Extreme performance loss with version 2026.1 on APUs

GROMACS version: 2026.1
GROMACS modification: No

Dear all,

I want to ask the community for help with an issue i encountered when running simulations on APUs. I am running these simulation on a HPC system where each node has two AMD Instinct MI300A APUs + 24 CPU cores per APU.

With Gromacs 2025.3 the performance was as expected, I have simulated the same system on NVIDIA A100s and H200s and the MI300A is somewhere in between. However there was a big issue, a fraction of my jobs would enter a “coma“ state, where they would technically run, but their performance would drop to unde 1 ns/day. This issue affected 30-50% of the jobs and occurred seemingly at random. At least we never managed to pin it down, and since version 2026.1 changed how GROMACS interacts with APUs we decided to simply sit it out.

Unfortunately version 2026.1 made things worse, not better. Below I’m sharing a performance benchmark comparing versions 2025.3 and 2026.1. The plots show the simulation characteristics for my ~1.3 million atom system. The simulations either ran for 30 minutes or until they reached 100k steps. The left plot shows the performance and the right plot shows how many of the three replicates did not finish. If a simulation did not finish, it either did not cross the halfway point (50,000 steps), or it returned an error. In this benchmark I only encountered the former. Simulations that didn’t finish would run, but at less than ~0.1 ns/day; none finished with an error.

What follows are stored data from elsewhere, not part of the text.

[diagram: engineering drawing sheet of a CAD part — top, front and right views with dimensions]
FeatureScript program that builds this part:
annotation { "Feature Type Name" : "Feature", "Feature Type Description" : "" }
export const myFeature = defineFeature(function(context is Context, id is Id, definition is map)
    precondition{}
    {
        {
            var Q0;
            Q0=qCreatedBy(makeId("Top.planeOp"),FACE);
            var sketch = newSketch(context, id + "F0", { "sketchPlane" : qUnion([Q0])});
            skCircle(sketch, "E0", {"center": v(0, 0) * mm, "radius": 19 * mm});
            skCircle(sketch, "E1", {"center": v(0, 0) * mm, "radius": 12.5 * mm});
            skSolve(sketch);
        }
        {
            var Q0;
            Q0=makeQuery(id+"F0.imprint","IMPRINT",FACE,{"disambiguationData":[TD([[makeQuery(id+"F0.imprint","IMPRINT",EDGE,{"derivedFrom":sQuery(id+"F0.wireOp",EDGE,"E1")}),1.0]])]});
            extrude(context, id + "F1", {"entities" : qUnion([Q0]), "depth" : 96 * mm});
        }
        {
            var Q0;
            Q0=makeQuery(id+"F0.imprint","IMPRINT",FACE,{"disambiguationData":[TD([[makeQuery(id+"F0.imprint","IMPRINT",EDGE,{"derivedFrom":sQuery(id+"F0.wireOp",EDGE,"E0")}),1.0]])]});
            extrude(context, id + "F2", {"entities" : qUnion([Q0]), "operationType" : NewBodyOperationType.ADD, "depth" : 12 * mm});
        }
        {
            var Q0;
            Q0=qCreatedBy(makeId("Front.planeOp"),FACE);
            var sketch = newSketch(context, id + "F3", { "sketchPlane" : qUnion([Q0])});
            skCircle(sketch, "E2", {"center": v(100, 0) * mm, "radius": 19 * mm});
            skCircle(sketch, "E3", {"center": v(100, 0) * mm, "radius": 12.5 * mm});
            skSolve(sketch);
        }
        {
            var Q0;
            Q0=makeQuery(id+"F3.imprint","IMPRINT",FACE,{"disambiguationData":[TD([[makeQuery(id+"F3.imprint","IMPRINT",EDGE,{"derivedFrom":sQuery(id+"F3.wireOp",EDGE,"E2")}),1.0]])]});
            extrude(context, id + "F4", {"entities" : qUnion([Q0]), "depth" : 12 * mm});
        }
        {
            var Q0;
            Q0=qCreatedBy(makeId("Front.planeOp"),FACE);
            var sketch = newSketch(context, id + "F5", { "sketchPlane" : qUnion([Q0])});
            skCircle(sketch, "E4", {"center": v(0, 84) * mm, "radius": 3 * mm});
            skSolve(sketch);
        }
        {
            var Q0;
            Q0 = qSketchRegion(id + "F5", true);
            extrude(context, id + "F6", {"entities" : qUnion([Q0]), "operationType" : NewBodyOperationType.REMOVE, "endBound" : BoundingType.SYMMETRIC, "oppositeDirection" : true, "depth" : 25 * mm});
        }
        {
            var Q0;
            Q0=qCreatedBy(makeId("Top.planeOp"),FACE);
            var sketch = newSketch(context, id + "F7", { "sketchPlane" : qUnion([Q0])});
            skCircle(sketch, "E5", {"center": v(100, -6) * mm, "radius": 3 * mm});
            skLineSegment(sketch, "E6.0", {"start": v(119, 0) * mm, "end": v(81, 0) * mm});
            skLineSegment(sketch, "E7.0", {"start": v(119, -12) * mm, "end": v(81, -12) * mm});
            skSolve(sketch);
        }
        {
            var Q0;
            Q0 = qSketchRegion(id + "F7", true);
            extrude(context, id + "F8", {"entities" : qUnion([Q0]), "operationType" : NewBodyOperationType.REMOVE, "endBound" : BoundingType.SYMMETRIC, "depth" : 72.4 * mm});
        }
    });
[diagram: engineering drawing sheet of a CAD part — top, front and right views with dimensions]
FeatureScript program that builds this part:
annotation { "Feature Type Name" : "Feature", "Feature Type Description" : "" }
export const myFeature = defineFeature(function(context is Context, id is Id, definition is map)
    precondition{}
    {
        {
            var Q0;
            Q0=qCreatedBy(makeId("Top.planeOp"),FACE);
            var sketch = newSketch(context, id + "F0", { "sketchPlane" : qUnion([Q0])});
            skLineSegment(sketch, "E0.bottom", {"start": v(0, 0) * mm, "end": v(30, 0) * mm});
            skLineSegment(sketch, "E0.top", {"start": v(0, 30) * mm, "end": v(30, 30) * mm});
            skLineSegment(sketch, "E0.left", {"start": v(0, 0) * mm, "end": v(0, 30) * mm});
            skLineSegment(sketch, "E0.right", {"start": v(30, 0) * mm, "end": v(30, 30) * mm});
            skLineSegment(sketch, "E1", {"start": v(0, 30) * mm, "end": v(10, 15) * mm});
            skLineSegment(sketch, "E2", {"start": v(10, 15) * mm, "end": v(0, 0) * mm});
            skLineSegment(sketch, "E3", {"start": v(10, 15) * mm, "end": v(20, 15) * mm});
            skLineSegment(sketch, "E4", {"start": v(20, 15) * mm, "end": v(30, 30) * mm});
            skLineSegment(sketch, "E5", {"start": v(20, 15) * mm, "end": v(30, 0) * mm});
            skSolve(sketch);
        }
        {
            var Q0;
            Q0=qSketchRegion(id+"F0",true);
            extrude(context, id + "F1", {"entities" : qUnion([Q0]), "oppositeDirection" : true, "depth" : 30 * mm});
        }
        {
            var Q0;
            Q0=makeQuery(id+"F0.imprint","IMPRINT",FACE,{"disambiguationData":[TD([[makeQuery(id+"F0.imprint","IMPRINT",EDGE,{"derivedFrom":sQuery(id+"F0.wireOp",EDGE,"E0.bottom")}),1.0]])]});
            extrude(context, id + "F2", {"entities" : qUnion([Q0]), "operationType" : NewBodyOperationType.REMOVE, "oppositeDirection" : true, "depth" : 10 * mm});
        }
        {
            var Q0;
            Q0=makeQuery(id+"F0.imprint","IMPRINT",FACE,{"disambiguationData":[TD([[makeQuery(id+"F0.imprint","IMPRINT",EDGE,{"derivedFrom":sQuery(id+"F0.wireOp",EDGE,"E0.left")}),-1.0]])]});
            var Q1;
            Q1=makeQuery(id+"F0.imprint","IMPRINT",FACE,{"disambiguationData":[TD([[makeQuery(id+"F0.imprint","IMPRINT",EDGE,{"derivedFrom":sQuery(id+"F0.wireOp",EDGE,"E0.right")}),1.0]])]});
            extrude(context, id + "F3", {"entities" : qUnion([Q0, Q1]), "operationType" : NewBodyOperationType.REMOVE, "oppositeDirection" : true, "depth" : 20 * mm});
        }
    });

The x-axis shows the number of nodes and MPI ranks used for the simulations.

Things are kind of OK when PME is done on CPUs. Performance drops off a cliff once you start using more than four MPI ranks per node, but this is to be expected. However, when PME is performed on the GPU, things get ugly. There is a noticeable performance gap between versions 2026.1 and 2025.3, and once you use more than two MPI ranks, all simulations enter a “coma” state in which they would technically run, but their performance would be so low that they would not be able to complete 50,000 steps. Since we only calculate performance after the first 50,000 steps, they would not produce any output.

2025.3 scales quite well, but it is not without flaws; it has an apparently stochastic issue where some jobs experience an extreme decrease in performance. Due to the low number of replicates, this only occurred twice in this test (two of the two node four MPI rank runs).

I am not sure what to do about this.I am pretty sure the issue is related to offloading PME to GPU (or, more broadly, performing all updates on the GPU). However, this raises the question of why 2026.1 still works when using a single node with one PP and one PME rank.

I had a hunch that you can’t run PP and PME on the same node, so I tried assigning GPUs directly using the -gputsks argument in mdrun. However, this did not help.

I am not sure whether this is an issue with our Gromacs install, node settings or an issue with GROMACS itself. If anyone has encountered something similar or has an idea, i would really appreciate some input on the issue.

Best Regards,
Florian

Hi,

It should not be a problem. Good that you tested, though.

If you share gmx -version output and some details about your simulation (mdp file, slurm script, output log) and hardware, that can help. Checking dmesg log on a node with “comatose” runs could also shed some light.

Can you try setting ROCR_VISIBLE_DEVICES to limit GPU/APU visibility for each MPI rank (e.g., export ROCR_VISIBLE_DEVICES=${SLURM_LOCALID}): GROMACS “touches” all visible GPUs devices before starting the simulation, and we have seen this causing troubles with some versions of AMD GPU driver. I don’t think it was that bad, but could help.

Could you elaborate? We did some optimizations for AMD hardware, but nothing APU-specific in the main release as far as I recall.